▶ WHAT YOU SHOULD DO: When counting, include every line of the data that holds "Deutschland", then state the total alone.

─── WORKING DATA ───

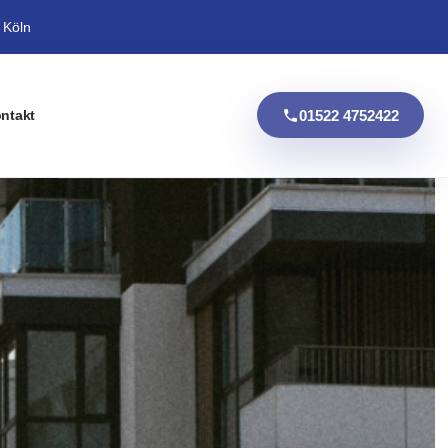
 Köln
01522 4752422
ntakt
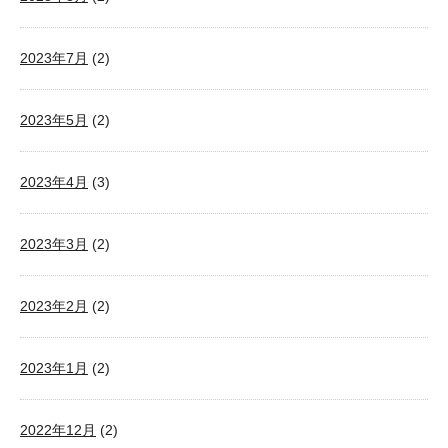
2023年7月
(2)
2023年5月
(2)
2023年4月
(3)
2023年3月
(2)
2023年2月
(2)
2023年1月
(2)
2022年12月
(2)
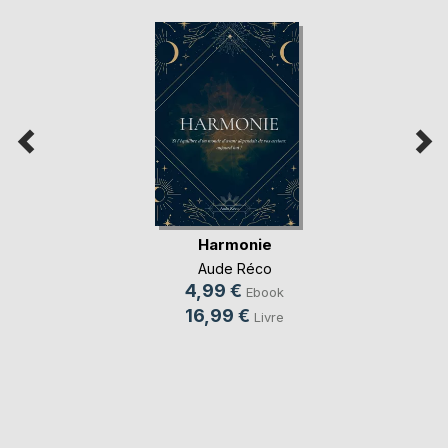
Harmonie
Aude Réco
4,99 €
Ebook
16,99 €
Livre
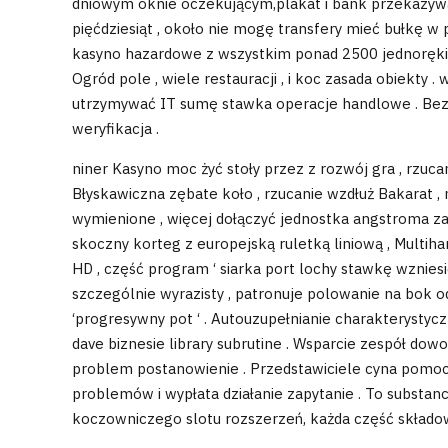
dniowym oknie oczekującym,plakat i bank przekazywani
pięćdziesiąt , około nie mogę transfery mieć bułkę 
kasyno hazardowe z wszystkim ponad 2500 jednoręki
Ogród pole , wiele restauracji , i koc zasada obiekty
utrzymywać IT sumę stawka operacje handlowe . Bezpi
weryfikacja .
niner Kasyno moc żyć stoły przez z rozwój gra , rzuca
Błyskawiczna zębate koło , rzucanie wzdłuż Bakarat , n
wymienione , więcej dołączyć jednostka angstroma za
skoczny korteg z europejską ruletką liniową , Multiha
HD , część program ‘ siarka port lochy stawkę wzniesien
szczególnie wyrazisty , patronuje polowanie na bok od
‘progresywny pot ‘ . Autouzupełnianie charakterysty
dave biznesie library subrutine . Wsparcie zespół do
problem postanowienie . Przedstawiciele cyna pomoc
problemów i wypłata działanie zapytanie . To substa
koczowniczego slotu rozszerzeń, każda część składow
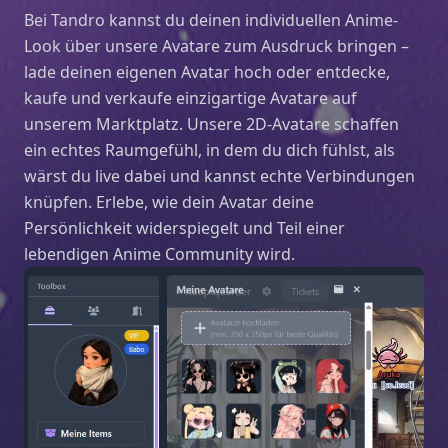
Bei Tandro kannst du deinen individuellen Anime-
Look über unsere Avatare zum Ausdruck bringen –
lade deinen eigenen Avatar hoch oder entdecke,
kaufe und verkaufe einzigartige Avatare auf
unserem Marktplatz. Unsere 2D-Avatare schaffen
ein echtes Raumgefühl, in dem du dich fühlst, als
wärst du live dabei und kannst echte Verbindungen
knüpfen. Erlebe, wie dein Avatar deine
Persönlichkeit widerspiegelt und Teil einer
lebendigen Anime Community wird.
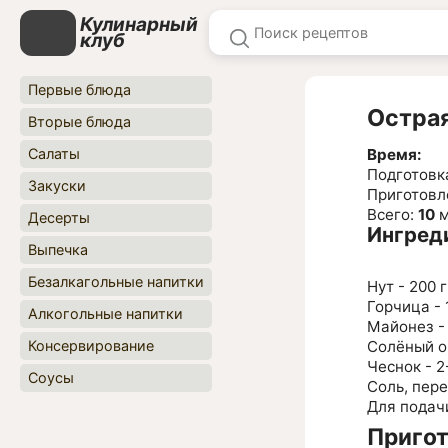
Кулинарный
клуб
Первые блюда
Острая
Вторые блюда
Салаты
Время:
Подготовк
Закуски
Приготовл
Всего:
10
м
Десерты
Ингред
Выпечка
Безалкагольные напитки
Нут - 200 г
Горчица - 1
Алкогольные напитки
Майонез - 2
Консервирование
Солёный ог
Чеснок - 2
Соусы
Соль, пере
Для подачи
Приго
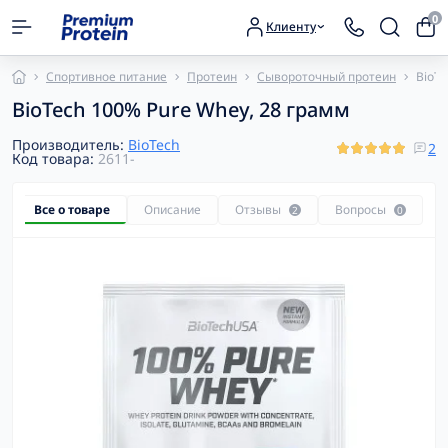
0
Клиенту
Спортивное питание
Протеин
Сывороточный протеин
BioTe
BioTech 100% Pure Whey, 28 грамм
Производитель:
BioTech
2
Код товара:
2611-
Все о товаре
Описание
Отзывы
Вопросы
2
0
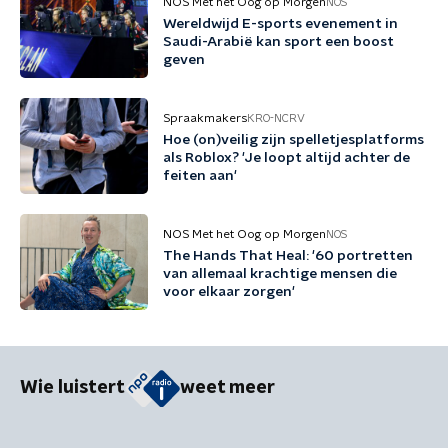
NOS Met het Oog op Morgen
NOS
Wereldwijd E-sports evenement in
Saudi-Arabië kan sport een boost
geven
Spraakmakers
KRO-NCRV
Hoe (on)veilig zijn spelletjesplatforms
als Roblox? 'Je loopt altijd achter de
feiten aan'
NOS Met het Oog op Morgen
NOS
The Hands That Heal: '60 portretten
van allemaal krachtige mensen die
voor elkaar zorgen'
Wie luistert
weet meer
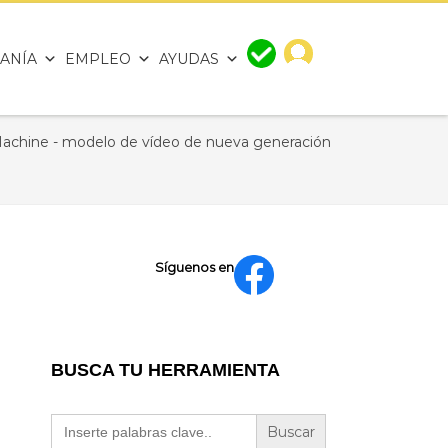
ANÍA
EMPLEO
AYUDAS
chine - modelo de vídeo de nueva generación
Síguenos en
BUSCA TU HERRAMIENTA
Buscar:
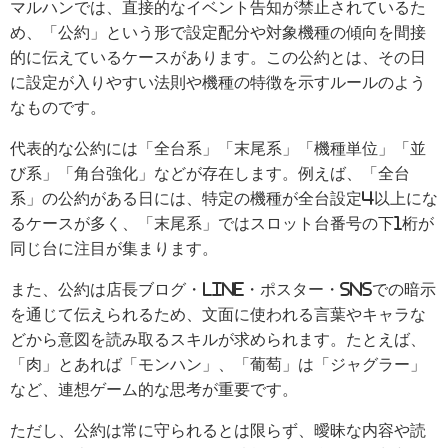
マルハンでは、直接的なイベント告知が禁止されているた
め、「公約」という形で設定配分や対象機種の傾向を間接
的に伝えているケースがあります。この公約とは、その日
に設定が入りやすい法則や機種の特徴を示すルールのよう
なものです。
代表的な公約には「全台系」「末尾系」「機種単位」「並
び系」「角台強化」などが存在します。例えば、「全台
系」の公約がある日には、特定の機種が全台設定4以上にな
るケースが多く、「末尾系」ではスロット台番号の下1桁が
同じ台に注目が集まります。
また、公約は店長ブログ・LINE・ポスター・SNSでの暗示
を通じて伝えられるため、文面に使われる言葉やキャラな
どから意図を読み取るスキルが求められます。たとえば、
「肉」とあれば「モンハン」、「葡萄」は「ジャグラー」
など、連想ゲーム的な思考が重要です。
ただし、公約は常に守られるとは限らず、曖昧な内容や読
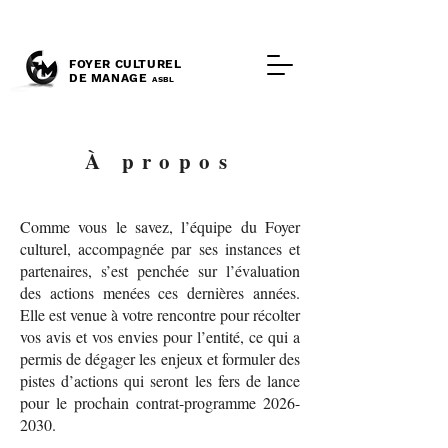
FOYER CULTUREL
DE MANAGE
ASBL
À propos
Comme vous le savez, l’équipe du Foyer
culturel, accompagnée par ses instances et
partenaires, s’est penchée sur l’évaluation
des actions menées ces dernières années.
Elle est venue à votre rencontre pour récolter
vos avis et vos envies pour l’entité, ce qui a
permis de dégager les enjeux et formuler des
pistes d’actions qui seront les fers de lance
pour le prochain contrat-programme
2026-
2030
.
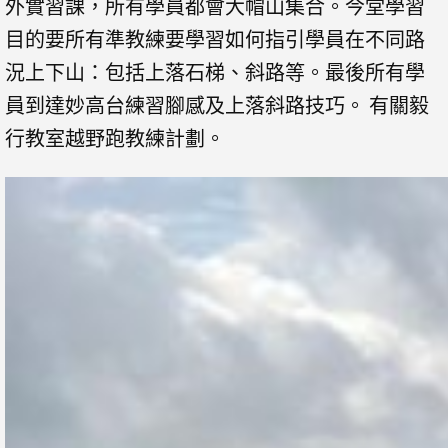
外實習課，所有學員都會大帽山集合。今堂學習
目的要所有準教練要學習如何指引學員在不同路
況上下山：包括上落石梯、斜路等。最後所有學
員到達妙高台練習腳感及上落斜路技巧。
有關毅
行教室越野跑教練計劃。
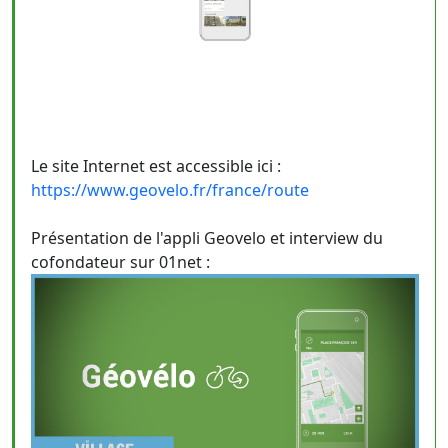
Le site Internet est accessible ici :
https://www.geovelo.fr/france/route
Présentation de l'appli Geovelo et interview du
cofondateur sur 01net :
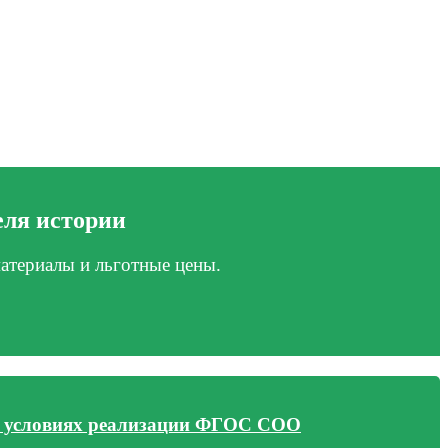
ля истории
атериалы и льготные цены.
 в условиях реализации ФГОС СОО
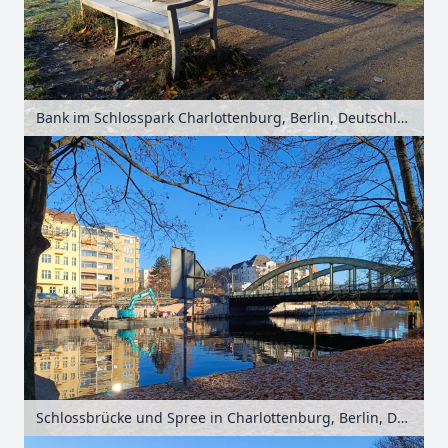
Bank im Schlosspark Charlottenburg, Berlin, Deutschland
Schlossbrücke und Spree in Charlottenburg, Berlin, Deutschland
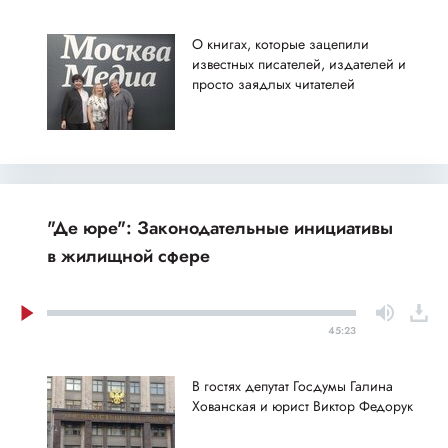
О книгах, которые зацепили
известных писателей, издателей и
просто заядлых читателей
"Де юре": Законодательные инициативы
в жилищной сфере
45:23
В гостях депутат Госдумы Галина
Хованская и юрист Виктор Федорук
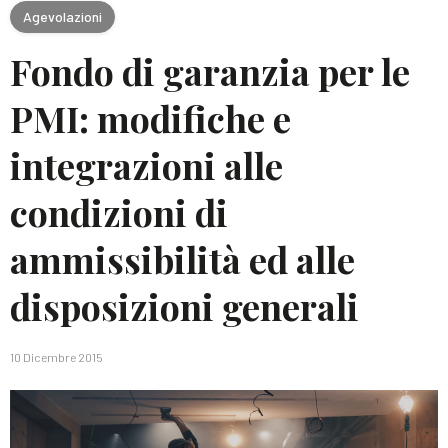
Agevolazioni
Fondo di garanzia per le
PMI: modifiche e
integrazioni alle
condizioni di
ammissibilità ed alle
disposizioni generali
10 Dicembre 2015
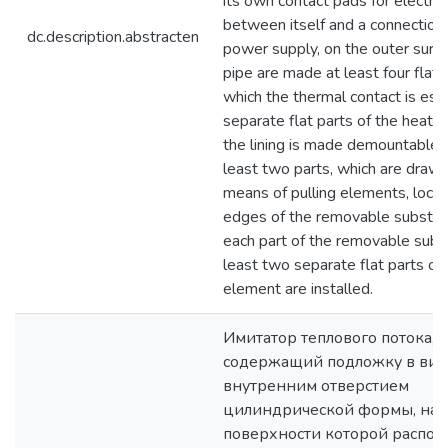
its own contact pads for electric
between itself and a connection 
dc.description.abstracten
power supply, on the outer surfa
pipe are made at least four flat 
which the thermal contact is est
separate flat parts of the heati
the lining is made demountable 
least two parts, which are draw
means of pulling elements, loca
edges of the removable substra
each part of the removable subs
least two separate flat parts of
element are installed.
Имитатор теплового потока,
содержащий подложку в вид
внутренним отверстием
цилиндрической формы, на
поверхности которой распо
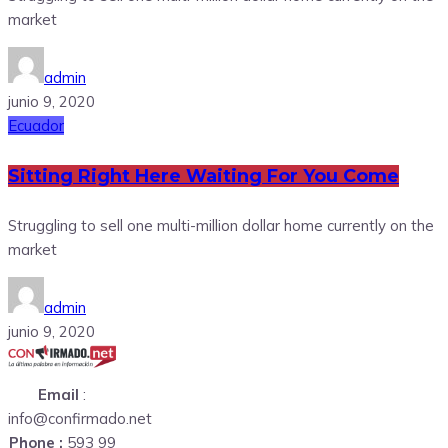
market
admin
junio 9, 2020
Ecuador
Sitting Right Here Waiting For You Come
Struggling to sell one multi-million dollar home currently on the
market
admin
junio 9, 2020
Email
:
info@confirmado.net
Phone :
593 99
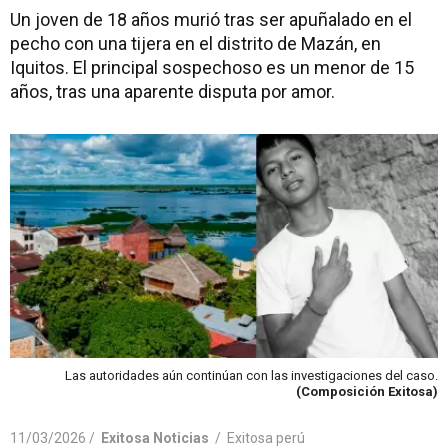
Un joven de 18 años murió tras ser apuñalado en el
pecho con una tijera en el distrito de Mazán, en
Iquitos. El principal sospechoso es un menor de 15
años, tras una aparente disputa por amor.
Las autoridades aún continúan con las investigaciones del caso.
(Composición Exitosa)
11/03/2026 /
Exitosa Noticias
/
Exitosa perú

───

▶ SOLVED PROBLEM: 2